■ **FRAGMENT TEKSTU**
/---
Grudzień 2006. Rozwścieczony tłum miłośników opery dokonuje zmasowanego wygwizdu. Jego celem jest Roberto Alagna, który ośmielił się arię Celeste Aida (Niebiańska Aido) zaśpiewać źle. Rozwścieczony tenor opuszcza scenę mediolańskiej La Scali, wygrażając pięścią. Jego kolejne występy zostają odwołane. Alagna tłumaczy się później zachwyconej skandalem prasie: „Mam problemy zdrowotne. Poszedłem za kulisy tylko na chwilę, żeby wypić zbawienną dla mnie szklankę wody z cukrem. W tym czasie moje miejsce zajął podstępny dubler.“

Styczeń 2009. Ukazuje się płyta „Sycylijczyk“ Roberto Alagni, poświęcona pieśniom jego korzeni. (Roberto wychował się we Francji w rodzinie Włochów, którzy nad Sekwanę przybyli szukać lepszego życia.) W pieśniach tych zaklęte są dwie tęsknoty – za dzieciństwem i za mityczną, wielokulturową krainą przodków. Sycylię w ciągu wieków zdobywały i zamieszkiwały różne ludy, od Greków i Fenicjan, przez Rzymian i Wandali po Arabów i Francuzów. Alagna tę wielokulturowość stara się odnaleźć w swoim śpiewie. Zmienia barwy i akcenty. Chwilami jego struny głosowe drżą melizmatyczną tęsknotą za muezzinem. Zdarza się też, że rozpędzony język wypuszcza się na wody Morza Tyrreńskiego, mija Neapol i wiosłuje na północ w poszukiwaniu gondoli. Miło się z nim płynie, chociaż nie sposób wyzbyć się myśli, że tenor wciąż pała żądzą zemsty. Czy rzeczywiście?
\---
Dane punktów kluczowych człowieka
/---
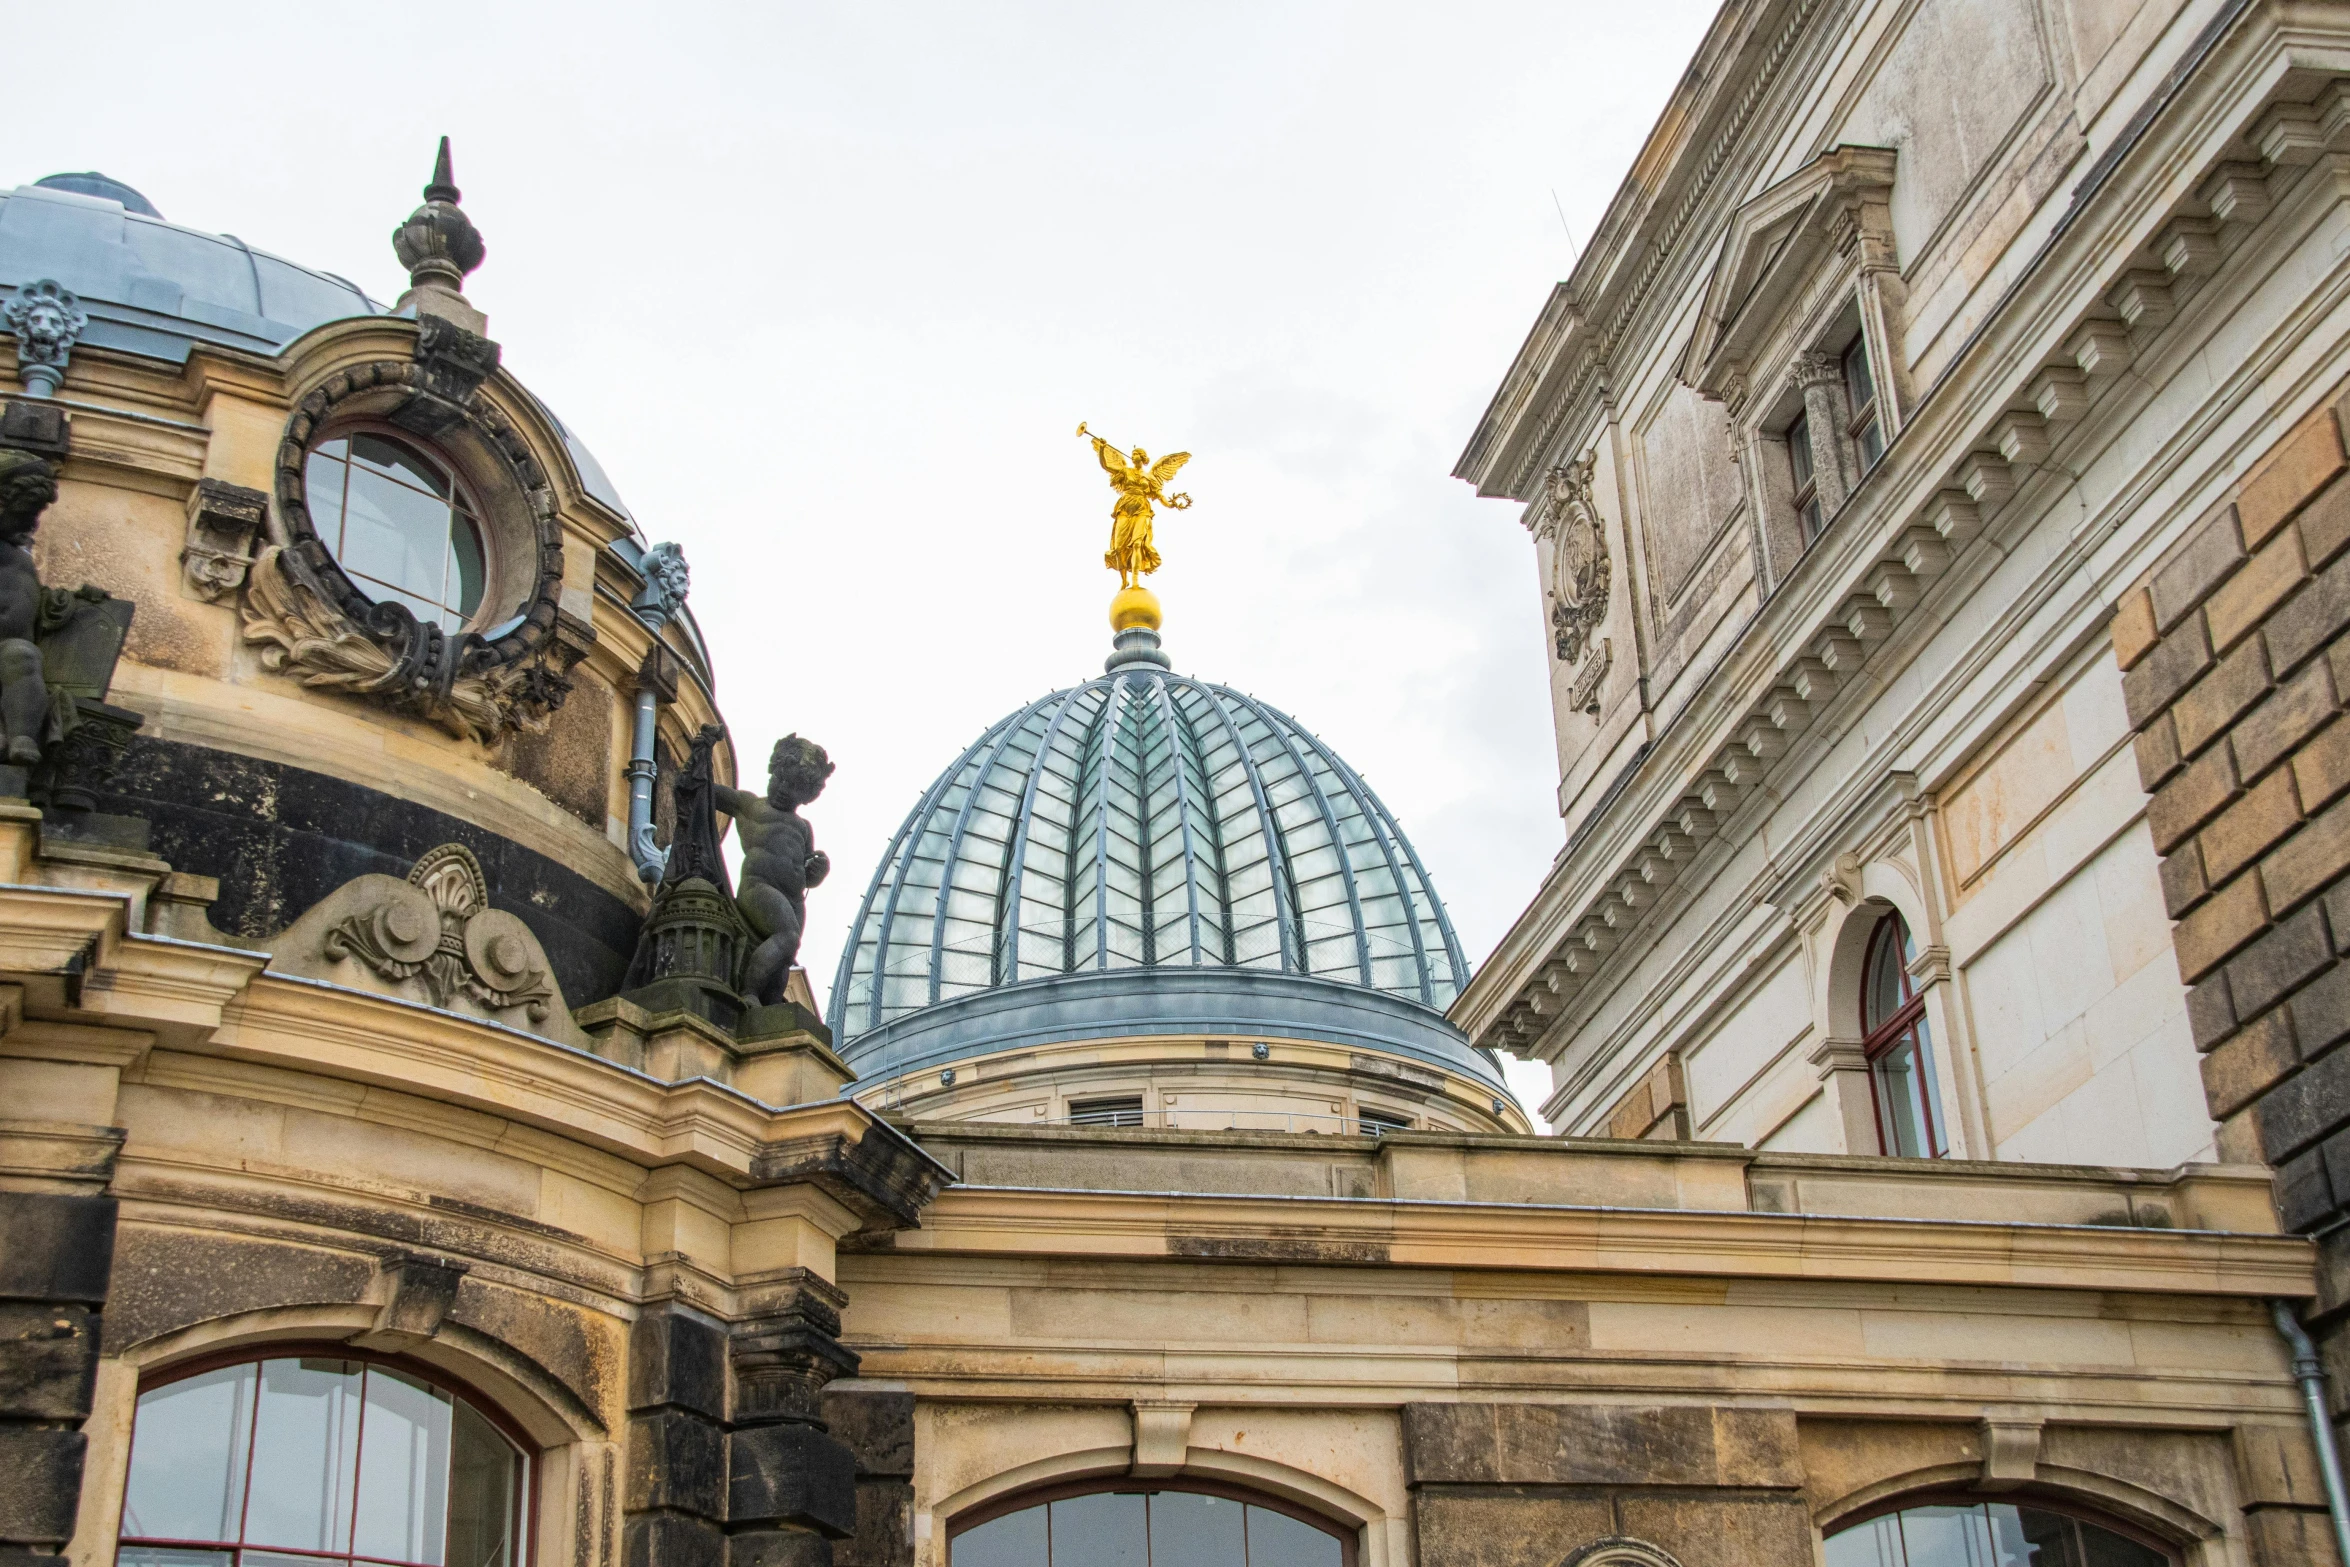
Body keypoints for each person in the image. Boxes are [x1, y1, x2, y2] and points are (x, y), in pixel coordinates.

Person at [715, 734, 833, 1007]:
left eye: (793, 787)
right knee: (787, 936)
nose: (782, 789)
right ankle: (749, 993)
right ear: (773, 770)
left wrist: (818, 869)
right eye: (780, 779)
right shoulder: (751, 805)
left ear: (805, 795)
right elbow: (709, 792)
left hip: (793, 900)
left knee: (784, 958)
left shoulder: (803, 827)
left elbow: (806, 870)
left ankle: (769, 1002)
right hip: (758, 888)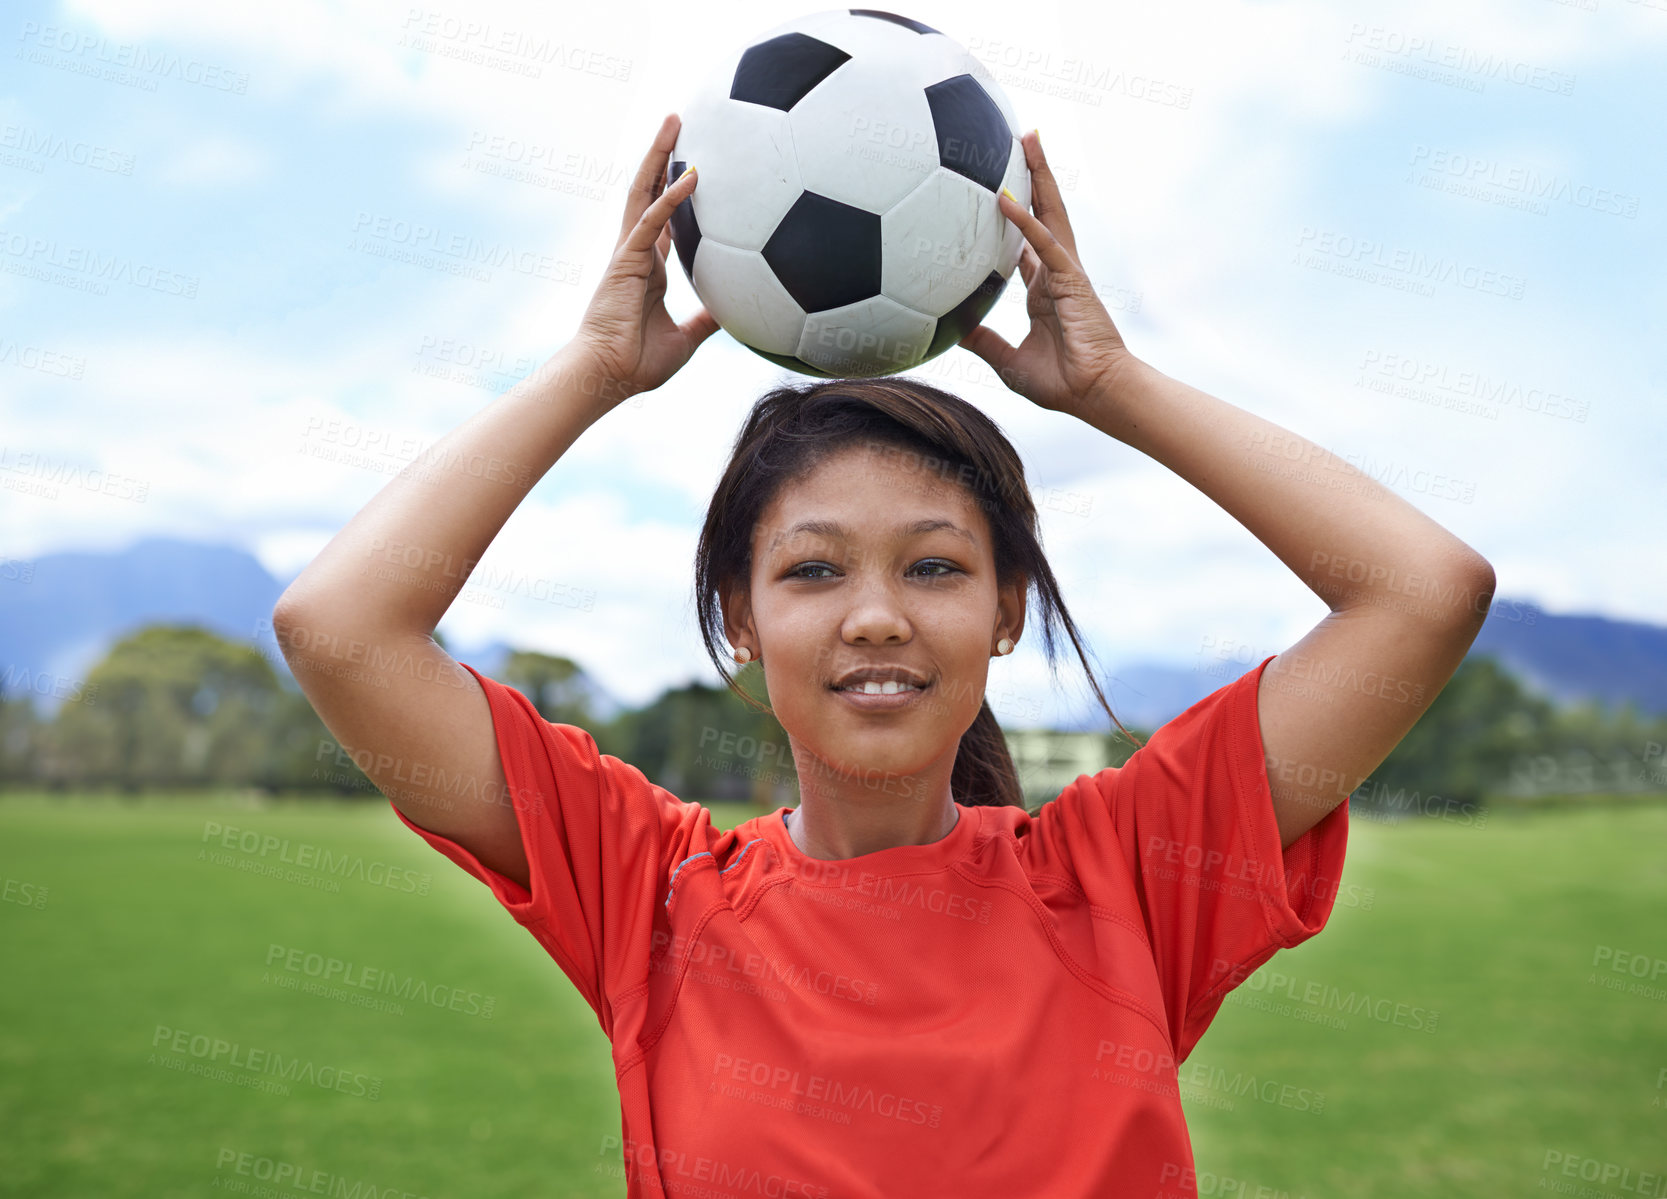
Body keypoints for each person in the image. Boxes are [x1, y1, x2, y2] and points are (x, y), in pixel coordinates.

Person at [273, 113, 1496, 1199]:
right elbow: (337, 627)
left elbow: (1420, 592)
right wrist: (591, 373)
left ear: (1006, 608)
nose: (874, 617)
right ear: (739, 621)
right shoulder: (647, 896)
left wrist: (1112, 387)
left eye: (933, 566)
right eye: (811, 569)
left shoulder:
\---
■ **ZADANIE**
Kontynuuj tekst o tenorze Roberto Alagni i jego płycie „Sycylijczyk”, zaczynając zaraz po jego ostatnim zdaniu.

■ **ODPOWIEDŹ**
Trudno stwierdzić to jednoznacznie. Trudno jednak oprzeć się wrażeniu, że utwór Parla più piano, czyli temat z Ojca chrzestnego w aranżacji wszechstadionowej, trafił na płytę „The Sicilian“ w tym tylko celu, aby rozwścieczonych miłośników opery zmusić do sięgnięcia po szklankę zbawiennego dla zdrowia napoju. Tyle że tym razem woda z cukrem na pewno nie wystarczy.

Nagranie:

Roberto Alagna, The Sicilian,
Deutsche Grammophon 2009.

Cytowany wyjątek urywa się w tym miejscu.